__ASSIGNMENT 1__
Please write out the part of the Coral-List post on LIT surveys that begins at the words "Vera, I am interested" and stops after "to that slope.".
__ASSIGNMENT 2__
Write what comes next in the Coral-List post on LIT surveys, picking up after its last sentence.

── TEXT UNDER STUDY

[Coral-List] Best practice for LIT surveys
allison.billiam at gmail.com
Mon Jan 5 09:54:25 EST 2009
Vera and I seem to be talking about two different aspects of LIT surveys.
If I understand her methods correctly, Vera's results reflect variation
among contiguous but *spatially distinct samples* (ten sections of a 50 m
In contrast, my results reflect variation among *repeat surveys of the
"same" spatial location* (i.e., transects re-set as closely as possible in
the same location, using the same stakes etc each time). My results
demonstrate that repeat LIT surveys results can be both accurate and
precise, with very high statistical power, if transect lines are re-deployed
with care and surveyed using a plumb-line (1999 International Conference on
Scientific Aspects of Coral Reef Assessment, Monitoring, and Restoration,
NOVA, Fort Lauderdale, Florida, poster and oral presentations). Such repeat
LIT surveys can be useful for detecting change over time, require about 30
minutes per 10 m, have low capital costs and do not depend on expensive gear
that can cease to function (or worse) in the field or lab.
Vera, I am interested to know what roughly was the average slope of the reef
with respect to the horizontal and if your quadrats were set horizontal to
or in conformity to that slope.
On Sun, Jan 4, 2009 at 12:41 PM, Wera Leujak <wera.leujak at web.de> wrote:
> Dear Lindsay,
> we have tested six commonly used coral survey methods (line intercept
> transect, line point transect, mapping of quadrats, photoquadrats analysed
> in 2 different ways and video belt transects) on a Red Sea reef and found
> LIT to perform poorly in terms of precision and accuracy (Leujak & Ormond
> 2007, Journal of Experimental Marine Biology and Ecology 351, pp 168-187)..

────
── SOURCE DATA

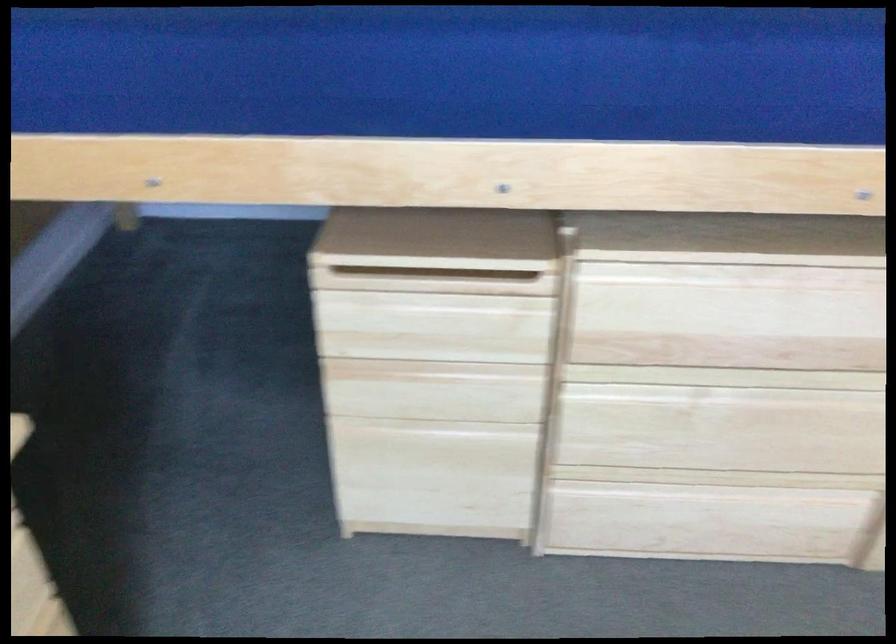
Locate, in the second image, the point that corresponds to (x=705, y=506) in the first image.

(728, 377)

────

__ANSWER BOX 1__
Vera, I am interested to know what roughly was the average slope of the reef
with respect to the horizontal and if your quadrats were set horizontal to
or in conformity to that slope.

__ANSWER BOX 2__
> LIT overestimated hard and soft coral cover by 3 to 6% (live coral cover
> was 34%, predominantly large colonies) and we believe that this is due to
> what we termed the contour effect . Although our transect line was
> stretched taught and attached every 5m along the transect the tape still
> tended to follow the contours of larger colonies, thereby estimating the
> circumferential area of the coral rather than the smaller planar area (as is
> the case for quadrats that served as our baseline). Also, using LIT in the
> field was extremely time consuming (10m recorded during 1 dive of approx.
> 60min) and we had difficulties determining what substrate lay beneath the
> transect line, even when using a plumb line. We were often tempted to record
> a coral which might be directly below the line in case an error is made by
> omitting to record it.
> Power analysis indicated that the sample size required to yield an 80%
> chance of detecting even a 20% relative difference in total hard coral cover
> was 135m for LIT, with much greater sample sizes required to detect similar
> differences in the cover of individual coral growth forms. The poor
> repeatability of LIT was responsible for these high sampling sizes. We
> therefore did not recommend the use of LIT in a monitoring programme for Red
> Sea reefs but suggested photoquadrats instead.